> **Extract to read**:
As an 11 year old I was bullied, I was called things like “keg legs” and “tree trunk thighs” and this continued through my early years of high school.

At the age of 17 I started modelling; I did a lot of promotional work for big companies and events.

Sounds glamorous right?

Well, reality is I ended up with an eating disorder like many other teens. Bulimia said hello to me numerous times over many years, and I supplemented this with binge eating.

When it came to my body, restrictive eating and obsessive controlling thoughts were at the top of the list.  – Not so glamorous…

With my life still unsteadily balancing on the edge of a cliff, I heavily partied my way in to my early twenties and after going through a traumatic break up I decided that I would shift gears again, finding a love for fitness.

As a personal trainer, I quickly got into fitness modelling, yet another excuse to control my eating and exercising.

Can you begin to see the deeper issues here?

What I see now is that I never felt enough as I was and on top of that, I didn’t really know who I was.

I was trying to use food and exercise to help complete me and give me comfort.

Even when I was at my leanest I still wasn’t happy.

I still wished for better abs or bigger shoulders or leaner legs.

Are we ever satisfied? 

Well I can tell you, perfection doesn’t exist ladies!

So then came the weight gain! And lots of it!

> **Information supplied**:
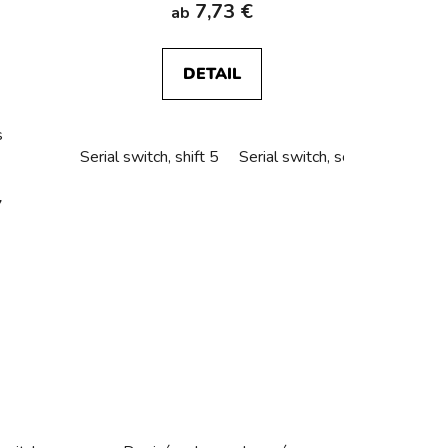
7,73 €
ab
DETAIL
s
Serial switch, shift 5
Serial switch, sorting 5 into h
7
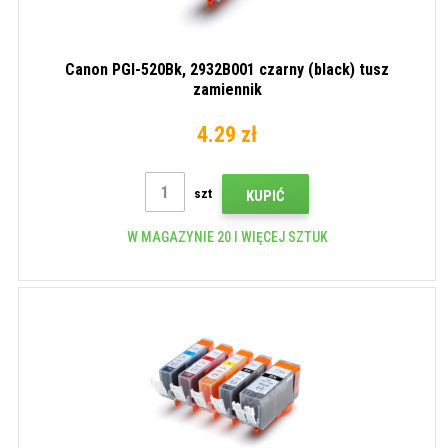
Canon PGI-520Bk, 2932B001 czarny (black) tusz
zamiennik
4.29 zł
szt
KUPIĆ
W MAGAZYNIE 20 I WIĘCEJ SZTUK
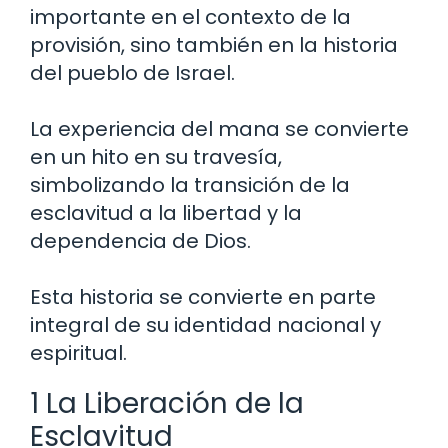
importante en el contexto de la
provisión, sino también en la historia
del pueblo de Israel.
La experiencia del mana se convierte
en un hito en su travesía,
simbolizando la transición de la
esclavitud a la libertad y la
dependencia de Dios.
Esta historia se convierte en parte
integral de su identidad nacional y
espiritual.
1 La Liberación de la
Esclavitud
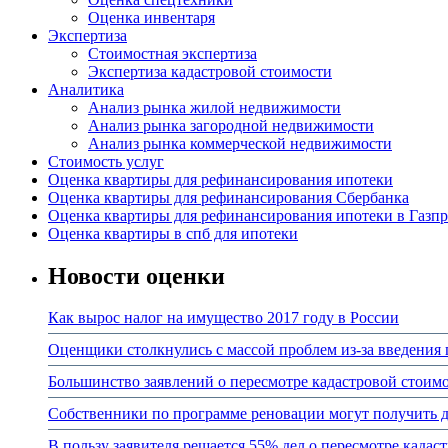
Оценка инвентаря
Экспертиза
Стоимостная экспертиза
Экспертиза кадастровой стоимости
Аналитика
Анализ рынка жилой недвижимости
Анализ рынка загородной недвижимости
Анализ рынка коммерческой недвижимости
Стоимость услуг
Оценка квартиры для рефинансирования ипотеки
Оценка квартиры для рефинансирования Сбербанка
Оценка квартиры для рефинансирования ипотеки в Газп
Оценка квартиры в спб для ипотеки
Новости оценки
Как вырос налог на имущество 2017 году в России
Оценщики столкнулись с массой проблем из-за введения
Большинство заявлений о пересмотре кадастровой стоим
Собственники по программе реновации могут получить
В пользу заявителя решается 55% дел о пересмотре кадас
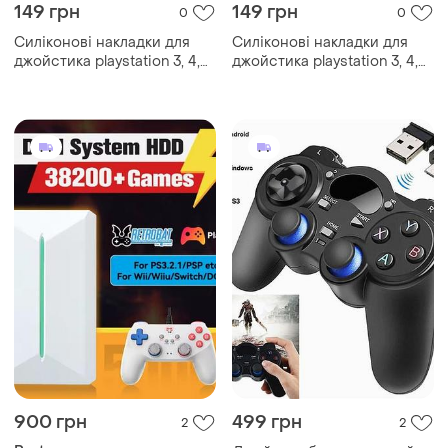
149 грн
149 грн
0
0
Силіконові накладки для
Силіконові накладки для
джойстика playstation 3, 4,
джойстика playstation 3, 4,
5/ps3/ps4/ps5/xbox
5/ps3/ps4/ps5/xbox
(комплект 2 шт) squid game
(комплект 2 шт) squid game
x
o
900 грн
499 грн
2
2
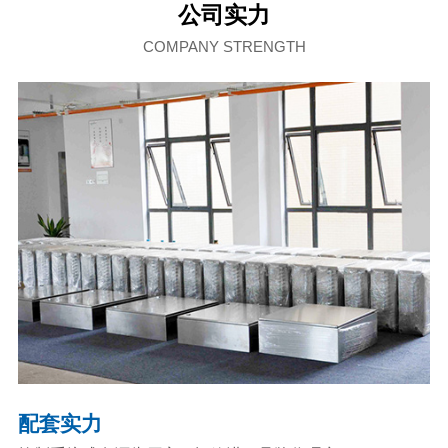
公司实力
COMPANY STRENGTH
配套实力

> **Activity A**:
Answer these from the story about body image:
(i) What names was the writer called at age 11?
(ii) At what age did the writer start modelling?
(iii) What job did the writer hold when getting into fitness modelling?
> **Activity B**: Transcribe the story about body image word for word, from "I still wished" up to and including "lots of it!".
> **Activity C**: List every body change the writer still wished for while at her leanest, according to the story about body image.

> **Answer section A**:
(i) "Keg legs" and "tree trunk thighs"
(ii) 17
(iii) Personal trainer

> **Answer section B**:
I still wished for better abs or bigger shoulders or leaner legs.

Are we ever satisfied? 

Well I can tell you, perfection doesn’t exist ladies!

So then came the weight gain! And lots of it!

> **Answer section C**: Better abs, bigger shoulders, leaner legs